A pushdown automaton is a subset of a Turing machine.

A sufficiently-capable Turing machine can simulate any other Turing machine, something called Turing universality. A Turing-complete system is equivalent to a universal Turing machine, though when assessing Turing completeness, finiteness is usually ignored. That aside, Turing completeness is having (1) arbitrary array accessing (random access over an array's entire length) and (2) conditional branching (change control to a different location only if some condition is satisfied).

Essentially every computer CPU has been Turing-complete, though some computing hardware, like FPGA's, are not, in general, Turing-complete. Most common programming languages are also Turing-complete, though there are some exceptions like HTML.

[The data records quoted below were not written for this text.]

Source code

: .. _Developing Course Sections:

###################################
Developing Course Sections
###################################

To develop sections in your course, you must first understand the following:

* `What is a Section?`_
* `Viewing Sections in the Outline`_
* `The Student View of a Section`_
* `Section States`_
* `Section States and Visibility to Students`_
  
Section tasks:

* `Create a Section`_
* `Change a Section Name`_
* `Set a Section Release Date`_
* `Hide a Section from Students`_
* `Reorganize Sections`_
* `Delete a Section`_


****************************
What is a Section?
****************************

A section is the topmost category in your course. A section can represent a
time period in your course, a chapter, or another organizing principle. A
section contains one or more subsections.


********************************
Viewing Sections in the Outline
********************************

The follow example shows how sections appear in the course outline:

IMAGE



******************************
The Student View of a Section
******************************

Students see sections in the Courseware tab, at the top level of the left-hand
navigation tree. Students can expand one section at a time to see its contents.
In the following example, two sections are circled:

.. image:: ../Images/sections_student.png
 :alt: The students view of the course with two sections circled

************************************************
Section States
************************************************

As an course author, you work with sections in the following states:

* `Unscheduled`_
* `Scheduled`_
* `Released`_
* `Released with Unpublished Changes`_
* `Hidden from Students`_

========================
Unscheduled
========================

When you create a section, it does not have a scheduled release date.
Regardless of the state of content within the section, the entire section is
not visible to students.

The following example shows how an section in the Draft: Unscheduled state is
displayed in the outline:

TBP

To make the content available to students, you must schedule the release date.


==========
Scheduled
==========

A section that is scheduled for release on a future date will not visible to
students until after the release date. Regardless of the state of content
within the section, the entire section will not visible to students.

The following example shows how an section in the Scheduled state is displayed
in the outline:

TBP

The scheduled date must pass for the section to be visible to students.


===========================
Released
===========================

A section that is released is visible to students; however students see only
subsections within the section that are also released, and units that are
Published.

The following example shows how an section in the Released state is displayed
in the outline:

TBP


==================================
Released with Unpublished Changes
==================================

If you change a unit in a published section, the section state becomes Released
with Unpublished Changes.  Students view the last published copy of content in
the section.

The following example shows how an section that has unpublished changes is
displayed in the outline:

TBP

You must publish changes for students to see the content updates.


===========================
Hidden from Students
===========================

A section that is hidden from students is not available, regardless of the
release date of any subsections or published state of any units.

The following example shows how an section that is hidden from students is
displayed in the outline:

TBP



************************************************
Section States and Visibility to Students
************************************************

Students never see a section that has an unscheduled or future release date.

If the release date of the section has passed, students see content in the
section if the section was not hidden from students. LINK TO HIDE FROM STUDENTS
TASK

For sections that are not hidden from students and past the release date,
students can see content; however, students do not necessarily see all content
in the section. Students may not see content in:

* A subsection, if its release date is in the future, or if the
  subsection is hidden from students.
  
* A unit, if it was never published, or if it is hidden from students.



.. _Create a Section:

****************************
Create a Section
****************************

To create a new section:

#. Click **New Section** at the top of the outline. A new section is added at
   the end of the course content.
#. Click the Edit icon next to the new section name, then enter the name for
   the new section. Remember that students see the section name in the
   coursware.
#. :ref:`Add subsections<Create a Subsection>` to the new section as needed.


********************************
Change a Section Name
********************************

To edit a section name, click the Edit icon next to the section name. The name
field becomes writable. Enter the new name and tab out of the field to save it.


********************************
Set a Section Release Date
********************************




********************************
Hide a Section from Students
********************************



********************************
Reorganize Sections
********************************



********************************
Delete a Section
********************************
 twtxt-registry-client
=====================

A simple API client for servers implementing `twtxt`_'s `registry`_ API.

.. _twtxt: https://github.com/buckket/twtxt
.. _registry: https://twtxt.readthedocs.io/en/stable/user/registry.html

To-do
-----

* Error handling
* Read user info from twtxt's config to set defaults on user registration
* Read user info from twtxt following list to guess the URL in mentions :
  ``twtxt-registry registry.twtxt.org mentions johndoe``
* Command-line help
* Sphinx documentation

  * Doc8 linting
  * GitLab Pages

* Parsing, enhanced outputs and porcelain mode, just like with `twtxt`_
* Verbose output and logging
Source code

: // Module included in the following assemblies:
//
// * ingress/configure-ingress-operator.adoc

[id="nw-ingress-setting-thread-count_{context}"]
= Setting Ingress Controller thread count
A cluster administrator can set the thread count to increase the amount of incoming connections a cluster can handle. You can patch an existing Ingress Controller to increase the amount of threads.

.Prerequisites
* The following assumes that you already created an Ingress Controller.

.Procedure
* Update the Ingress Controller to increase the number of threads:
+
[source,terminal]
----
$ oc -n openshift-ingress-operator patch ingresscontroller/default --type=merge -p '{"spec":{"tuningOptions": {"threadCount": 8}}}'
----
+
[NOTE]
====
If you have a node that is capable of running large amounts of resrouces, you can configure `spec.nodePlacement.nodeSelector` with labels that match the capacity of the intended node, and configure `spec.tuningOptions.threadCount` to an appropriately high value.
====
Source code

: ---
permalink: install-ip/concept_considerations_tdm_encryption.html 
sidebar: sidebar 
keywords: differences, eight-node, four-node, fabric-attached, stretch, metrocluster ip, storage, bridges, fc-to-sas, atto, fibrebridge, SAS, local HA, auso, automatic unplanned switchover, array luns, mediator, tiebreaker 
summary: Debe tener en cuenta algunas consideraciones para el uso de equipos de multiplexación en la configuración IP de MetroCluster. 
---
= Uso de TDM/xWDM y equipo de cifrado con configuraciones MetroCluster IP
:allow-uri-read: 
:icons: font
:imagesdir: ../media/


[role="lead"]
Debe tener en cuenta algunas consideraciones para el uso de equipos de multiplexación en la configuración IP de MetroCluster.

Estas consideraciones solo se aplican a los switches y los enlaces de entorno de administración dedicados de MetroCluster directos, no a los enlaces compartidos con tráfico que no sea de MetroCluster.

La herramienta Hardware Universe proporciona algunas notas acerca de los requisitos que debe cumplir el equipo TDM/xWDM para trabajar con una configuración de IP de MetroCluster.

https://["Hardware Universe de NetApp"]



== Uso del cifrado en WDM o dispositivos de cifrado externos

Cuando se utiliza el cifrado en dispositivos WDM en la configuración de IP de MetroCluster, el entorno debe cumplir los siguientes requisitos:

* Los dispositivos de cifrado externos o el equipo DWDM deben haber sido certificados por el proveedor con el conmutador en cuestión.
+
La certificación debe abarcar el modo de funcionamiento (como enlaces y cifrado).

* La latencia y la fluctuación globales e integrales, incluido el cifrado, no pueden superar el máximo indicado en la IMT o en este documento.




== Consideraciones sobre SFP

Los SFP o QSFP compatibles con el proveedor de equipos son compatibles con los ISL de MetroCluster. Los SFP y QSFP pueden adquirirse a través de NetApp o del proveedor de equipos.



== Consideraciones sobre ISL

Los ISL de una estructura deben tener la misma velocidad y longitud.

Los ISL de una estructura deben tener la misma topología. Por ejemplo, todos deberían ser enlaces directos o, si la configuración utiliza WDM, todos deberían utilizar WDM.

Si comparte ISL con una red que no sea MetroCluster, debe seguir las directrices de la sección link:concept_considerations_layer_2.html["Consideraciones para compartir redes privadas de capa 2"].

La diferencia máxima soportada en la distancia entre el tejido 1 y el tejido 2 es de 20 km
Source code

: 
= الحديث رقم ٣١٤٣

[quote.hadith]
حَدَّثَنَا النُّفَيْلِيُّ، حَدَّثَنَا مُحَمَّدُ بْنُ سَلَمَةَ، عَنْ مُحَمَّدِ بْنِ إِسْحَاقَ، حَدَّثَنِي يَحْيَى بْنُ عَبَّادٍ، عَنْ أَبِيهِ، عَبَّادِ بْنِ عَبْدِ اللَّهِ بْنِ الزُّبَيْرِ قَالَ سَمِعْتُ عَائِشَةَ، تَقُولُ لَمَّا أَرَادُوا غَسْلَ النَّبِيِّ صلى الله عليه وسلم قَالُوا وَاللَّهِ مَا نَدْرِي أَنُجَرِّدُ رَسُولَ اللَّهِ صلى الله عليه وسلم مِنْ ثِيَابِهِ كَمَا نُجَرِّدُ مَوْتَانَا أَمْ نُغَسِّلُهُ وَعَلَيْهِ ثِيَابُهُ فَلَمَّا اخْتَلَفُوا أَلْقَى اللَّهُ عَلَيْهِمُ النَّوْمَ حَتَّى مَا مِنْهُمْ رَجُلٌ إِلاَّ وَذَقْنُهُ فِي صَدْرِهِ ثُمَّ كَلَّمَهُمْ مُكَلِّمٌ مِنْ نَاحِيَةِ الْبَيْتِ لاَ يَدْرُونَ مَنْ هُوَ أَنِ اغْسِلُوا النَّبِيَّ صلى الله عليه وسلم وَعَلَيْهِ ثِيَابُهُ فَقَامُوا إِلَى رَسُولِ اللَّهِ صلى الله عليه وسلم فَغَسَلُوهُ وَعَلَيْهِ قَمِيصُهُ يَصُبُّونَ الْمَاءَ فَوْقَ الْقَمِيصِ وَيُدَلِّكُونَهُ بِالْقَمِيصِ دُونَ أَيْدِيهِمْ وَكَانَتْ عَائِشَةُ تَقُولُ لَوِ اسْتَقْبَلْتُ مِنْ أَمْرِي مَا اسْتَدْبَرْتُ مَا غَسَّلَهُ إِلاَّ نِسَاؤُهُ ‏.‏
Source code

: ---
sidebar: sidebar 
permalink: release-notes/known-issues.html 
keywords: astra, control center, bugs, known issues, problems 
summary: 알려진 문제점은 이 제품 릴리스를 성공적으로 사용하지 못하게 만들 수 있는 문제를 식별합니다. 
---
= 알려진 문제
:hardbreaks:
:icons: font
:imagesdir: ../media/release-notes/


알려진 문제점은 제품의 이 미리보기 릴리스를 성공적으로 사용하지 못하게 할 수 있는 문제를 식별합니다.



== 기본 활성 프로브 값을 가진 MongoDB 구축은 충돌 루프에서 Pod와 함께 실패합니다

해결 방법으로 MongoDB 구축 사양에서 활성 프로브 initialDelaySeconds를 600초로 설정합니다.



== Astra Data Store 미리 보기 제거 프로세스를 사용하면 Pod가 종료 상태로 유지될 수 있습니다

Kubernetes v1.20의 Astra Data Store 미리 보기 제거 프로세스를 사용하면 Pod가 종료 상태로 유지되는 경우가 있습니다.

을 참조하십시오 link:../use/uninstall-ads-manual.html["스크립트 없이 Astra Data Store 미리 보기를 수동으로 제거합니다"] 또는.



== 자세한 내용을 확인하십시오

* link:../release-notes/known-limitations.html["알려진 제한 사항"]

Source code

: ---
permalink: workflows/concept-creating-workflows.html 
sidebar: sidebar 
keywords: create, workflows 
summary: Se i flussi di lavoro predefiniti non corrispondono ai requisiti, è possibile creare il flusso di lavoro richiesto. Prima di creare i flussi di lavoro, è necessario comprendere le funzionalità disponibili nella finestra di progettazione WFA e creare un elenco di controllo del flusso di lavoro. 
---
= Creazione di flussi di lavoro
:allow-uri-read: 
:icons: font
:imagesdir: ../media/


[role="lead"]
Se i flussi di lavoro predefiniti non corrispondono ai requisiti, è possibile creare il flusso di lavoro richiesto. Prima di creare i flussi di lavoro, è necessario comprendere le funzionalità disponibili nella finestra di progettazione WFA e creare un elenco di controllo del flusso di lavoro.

It looks as if a resource-limited Turing machine is as far as one can go in physically realizable models of computation.

 

[lpetrich]

Pushdown automata have an interesting property. Every  Context-free grammar can be implemented with a pushdown automaton. A grammar, in this context, is a set of symbols with a set of production rules for them. For a context-free grammar, each production rule replaces a symbol with string of symbols, a string that can contain zero symbols or one symbol. I will use as an example nonnegative integers in decimal notation, using  Backus–Naur form.

<number> ::= 0 | <nonzero-digit> <trailing-digits>
<trailing-digits> ::= <digit> <trailing-digits> | ""
<digit> ::= 0 | <nonzero-digit>
<nonzero-digit> ::= any of 1 to 9

Natural languages are, in general, not context-free, though some aspects of them can be described with context-free grammars.